Exercise:
Look below and pull out each line with the word "Year".

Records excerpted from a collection
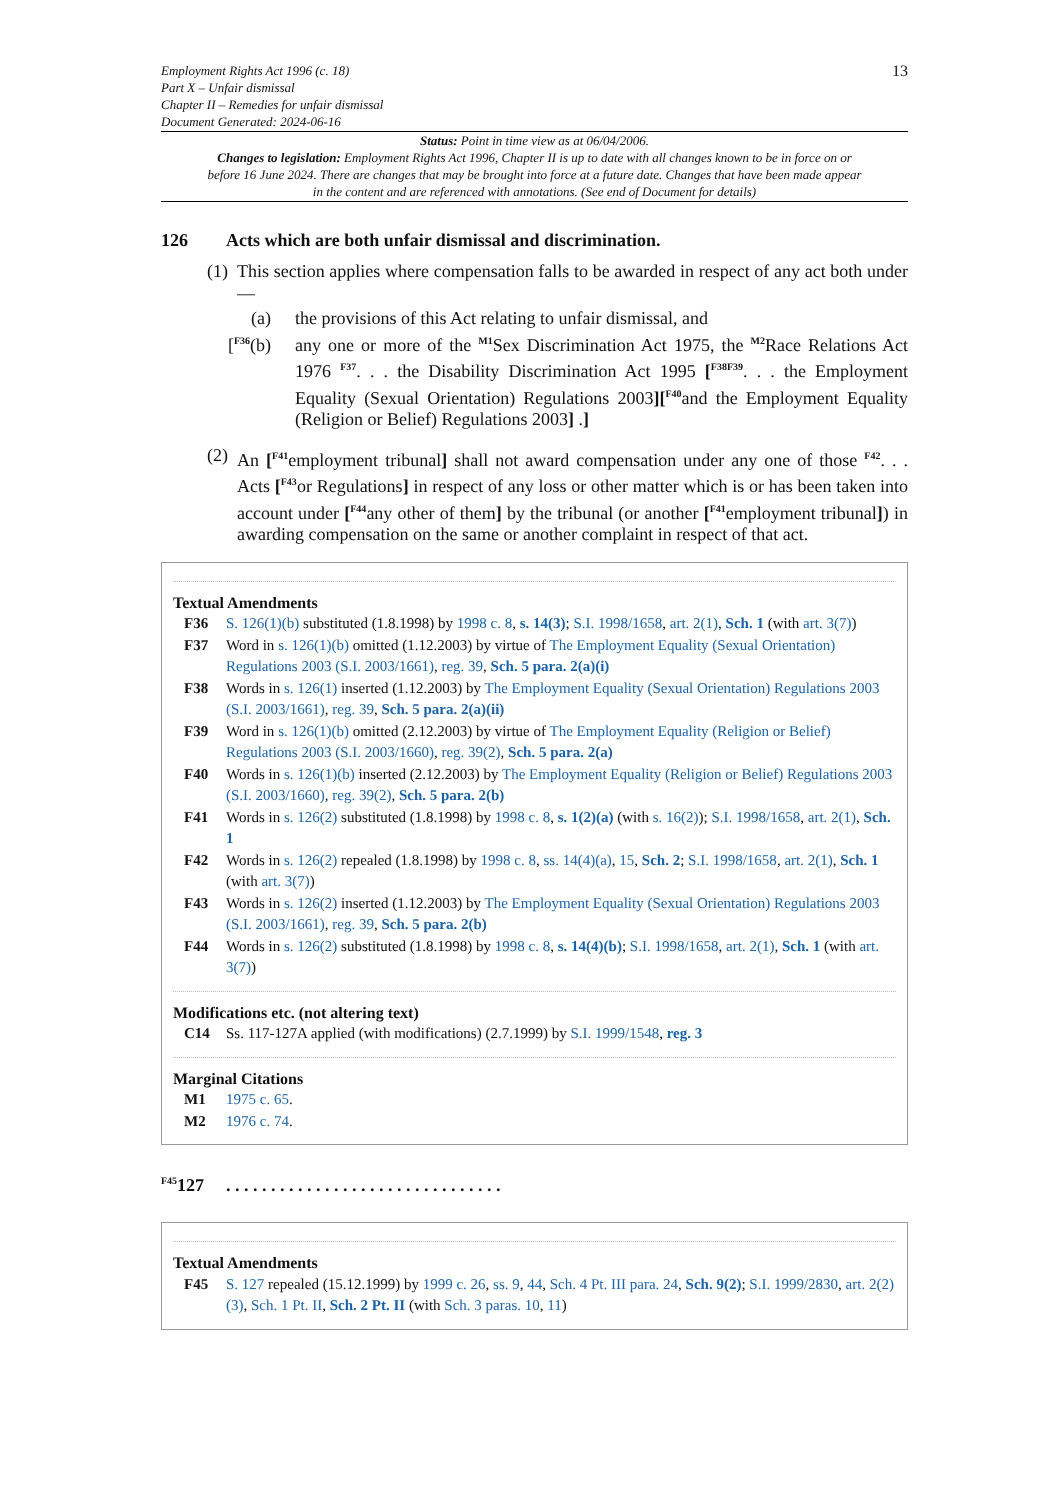Employment Rights Act 1996 (c. 18)
Part X – Unfair dismissal
Chapter II – Remedies for unfair dismissal
Document Generated: 2024-06-16
13
Status: Point in time view as at 06/04/2006.
Changes to legislation: Employment Rights Act 1996, Chapter II is up to date with all changes known to be in force on or before 16 June 2024. There are changes that may be brought into force at a future date. Changes that have been made appear in the content and are referenced with annotations. (See end of Document for details)
126 Acts which are both unfair dismissal and discrimination.
(1)
This section applies where compensation falls to be awarded in respect of any act both under—
(a) the provisions of this Act relating to unfair dismissal, and
[<sup>F36</sup>(b)
any one or more of the <sup>M1</sup>Sex Discrimination Act 1975, the <sup>M2</sup>Race Relations Act 1976 <sup>F37</sup>. . . the Disability Discrimination Act 1995 [<sup>F38F39</sup>. . . the Employment Equality (Sexual Orientation) Regulations 2003][<sup>F40</sup>and the Employment Equality (Religion or Belief) Regulations 2003] .]
(2)
An [<sup>F41</sup>employment tribunal] shall not award compensation under any one of those <sup>F42</sup>. . . Acts [<sup>F43</sup>or Regulations] in respect of any loss or other matter which is or has been taken into account under [<sup>F44</sup>any other of them] by the tribunal (or another [<sup>F41</sup>employment tribunal]) in awarding compensation on the same or another complaint in respect of that act.
Textual Amendments
F36 S. 126(1)(b) substituted (1.8.1998) by 1998 c. 8, s. 14(3); S.I. 1998/1658, art. 2(1), Sch. 1 (with art. 3(7))
F37 Word in s. 126(1)(b) omitted (1.12.2003) by virtue of The Employment Equality (Sexual Orientation) Regulations 2003 (S.I. 2003/1661), reg. 39, Sch. 5 para. 2(a)(i)
F38 Words in s. 126(1) inserted (1.12.2003) by The Employment Equality (Sexual Orientation) Regulations 2003 (S.I. 2003/1661), reg. 39, Sch. 5 para. 2(a)(ii)
F39 Word in s. 126(1)(b) omitted (2.12.2003) by virtue of The Employment Equality (Religion or Belief) Regulations 2003 (S.I. 2003/1660), reg. 39(2), Sch. 5 para. 2(a)
F40 Words in s. 126(1)(b) inserted (2.12.2003) by The Employment Equality (Religion or Belief) Regulations 2003 (S.I. 2003/1660), reg. 39(2), Sch. 5 para. 2(b)
F41 Words in s. 126(2) substituted (1.8.1998) by 1998 c. 8, s. 1(2)(a) (with s. 16(2)); S.I. 1998/1658, art. 2(1), Sch. 1
F42 Words in s. 126(2) repealed (1.8.1998) by 1998 c. 8, ss. 14(4)(a), 15, Sch. 2; S.I. 1998/1658, art. 2(1), Sch. 1 (with art. 3(7))
F43 Words in s. 126(2) inserted (1.12.2003) by The Employment Equality (Sexual Orientation) Regulations 2003 (S.I. 2003/1661), reg. 39, Sch. 5 para. 2(b)
F44 Words in s. 126(2) substituted (1.8.1998) by 1998 c. 8, s. 14(4)(b); S.I. 1998/1658, art. 2(1), Sch. 1 (with art. 3(7))
Modifications etc. (not altering text)
C14 Ss. 117-127A applied (with modifications) (2.7.1999) by S.I. 1999/1548, reg. 3
Marginal Citations
M1 1975 c. 65.
M2 1976 c. 74.
<sup>F45</sup>127. . . . . . . . . . . . . . . . . . . . . . . . . . . . . . .
Textual Amendments
F45 S. 127 repealed (15.12.1999) by 1999 c. 26, ss. 9, 44, Sch. 4 Pt. III para. 24, Sch. 9(2); S.I. 1999/2830, art. 2(2)(3), Sch. 1 Pt. II, Sch. 2 Pt. II (with Sch. 3 paras. 10, 11)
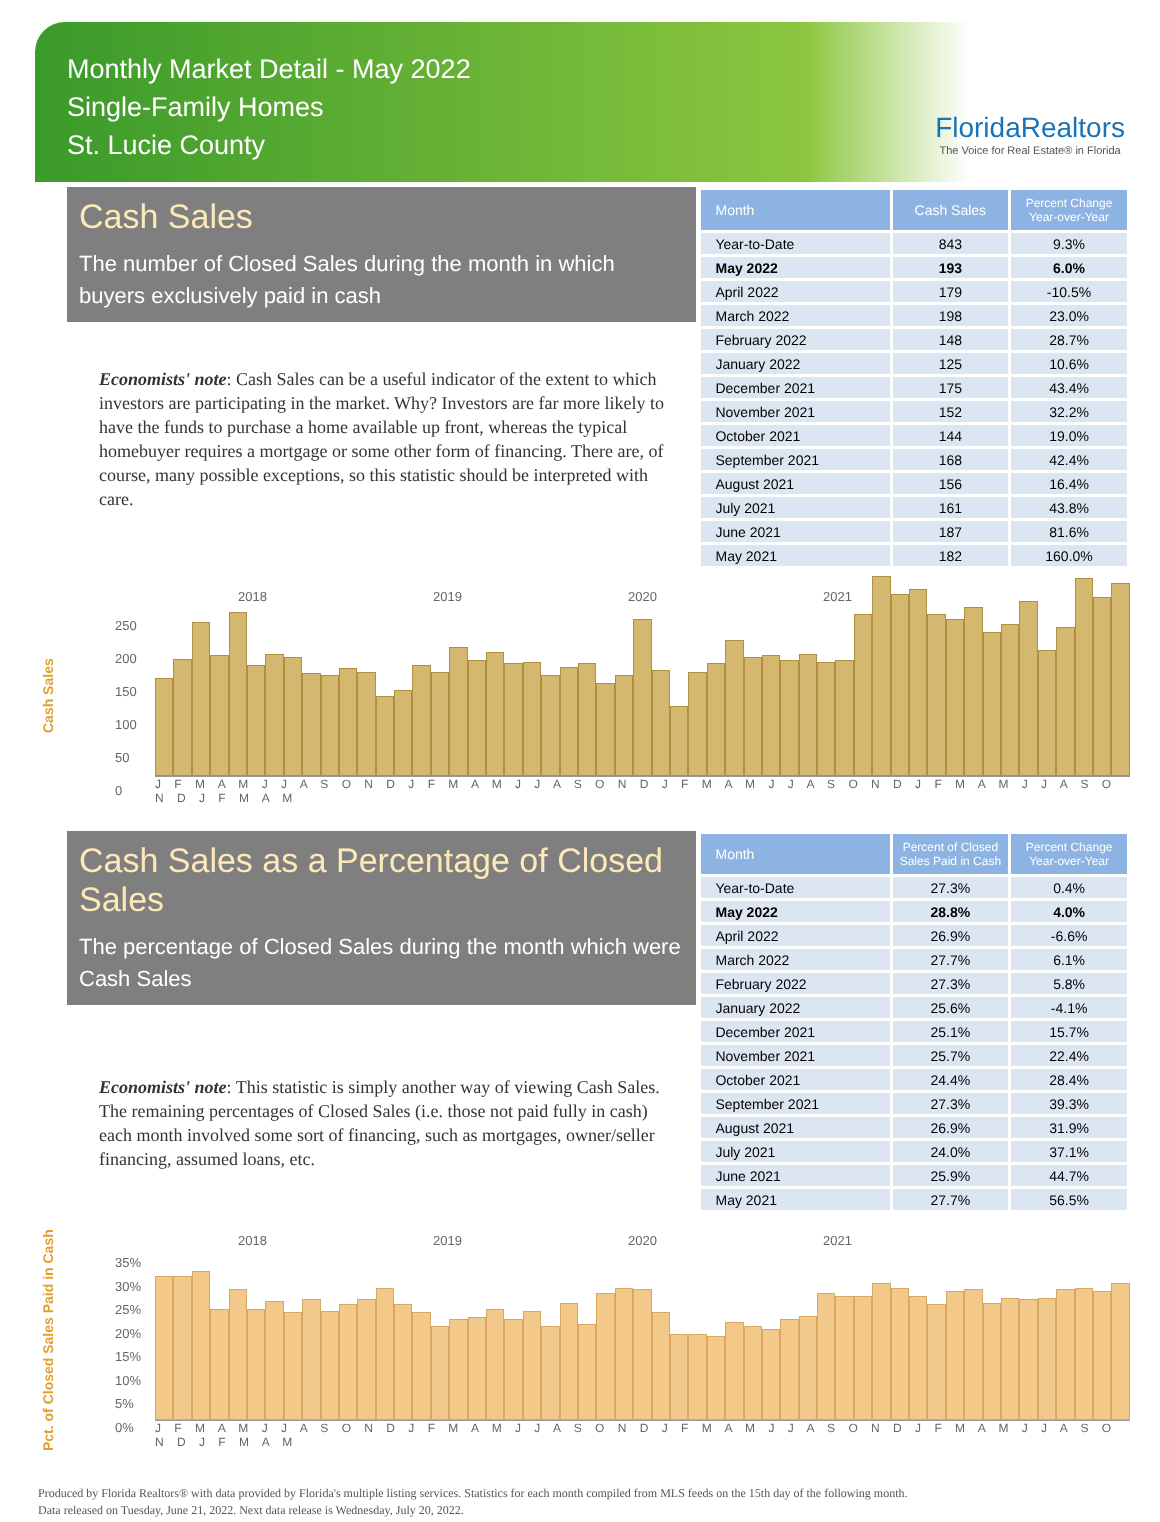Monthly Market Detail - May 2022
Single-Family Homes
St. Lucie County
FloridaRealtors
The Voice for Real Estate® in Florida
Cash Sales
The number of Closed Sales during the month in which buyers exclusively paid in cash
Economists' note: Cash Sales can be a useful indicator of the extent to which investors are participating in the market. Why? Investors are far more likely to have the funds to purchase a home available up front, whereas the typical homebuyer requires a mortgage or some other form of financing. There are, of course, many possible exceptions, so this statistic should be interpreted with care.
| Month | Cash Sales | Percent Change Year-over-Year |
| --- | --- | --- |
| Year-to-Date | 843 | 9.3% |
| May 2022 | 193 | 6.0% |
| April 2022 | 179 | -10.5% |
| March 2022 | 198 | 23.0% |
| February 2022 | 148 | 28.7% |
| January 2022 | 125 | 10.6% |
| December 2021 | 175 | 43.4% |
| November 2021 | 152 | 32.2% |
| October 2021 | 144 | 19.0% |
| September 2021 | 168 | 42.4% |
| August 2021 | 156 | 16.4% |
| July 2021 | 161 | 43.8% |
| June 2021 | 187 | 81.6% |
| May 2021 | 182 | 160.0% |
Cash Sales
2018 2019 2020 2021
250
200
150
100
50
0
J F M A M J J A S O N D J F M A M J J A S O N D J F M A M J J A S O N D J F M A M J J A S O N D J F M A M
Cash Sales as a Percentage of Closed Sales
The percentage of Closed Sales during the month which were Cash Sales
Economists' note: This statistic is simply another way of viewing Cash Sales. The remaining percentages of Closed Sales (i.e. those not paid fully in cash) each month involved some sort of financing, such as mortgages, owner/seller financing, assumed loans, etc.
| Month | Percent of Closed Sales Paid in Cash | Percent Change Year-over-Year |
| --- | --- | --- |
| Year-to-Date | 27.3% | 0.4% |
| May 2022 | 28.8% | 4.0% |
| April 2022 | 26.9% | -6.6% |
| March 2022 | 27.7% | 6.1% |
| February 2022 | 27.3% | 5.8% |
| January 2022 | 25.6% | -4.1% |
| December 2021 | 25.1% | 15.7% |
| November 2021 | 25.7% | 22.4% |
| October 2021 | 24.4% | 28.4% |
| September 2021 | 27.3% | 39.3% |
| August 2021 | 26.9% | 31.9% |
| July 2021 | 24.0% | 37.1% |
| June 2021 | 25.9% | 44.7% |
| May 2021 | 27.7% | 56.5% |
Pct. of Closed Sales Paid in Cash
2018 2019 2020 2021
35%
30%
25%
20%
15%
10%
5%
0%
J F M A M J J A S O N D J F M A M J J A S O N D J F M A M J J A S O N D J F M A M J J A S O N D J F M A M
Produced by Florida Realtors® with data provided by Florida's multiple listing services. Statistics for each month compiled from MLS feeds on the 15th day of the following month.
Data released on Tuesday, June 21, 2022. Next data release is Wednesday, July 20, 2022.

Written answer:
| Month | Cash Sales | Percent Change Year-over-Year |
| Year-to-Date | 843 | 9.3% |
| Month | Percent of Closed Sales Paid in Cash | Percent Change Year-over-Year |
| Year-to-Date | 27.3% | 0.4% |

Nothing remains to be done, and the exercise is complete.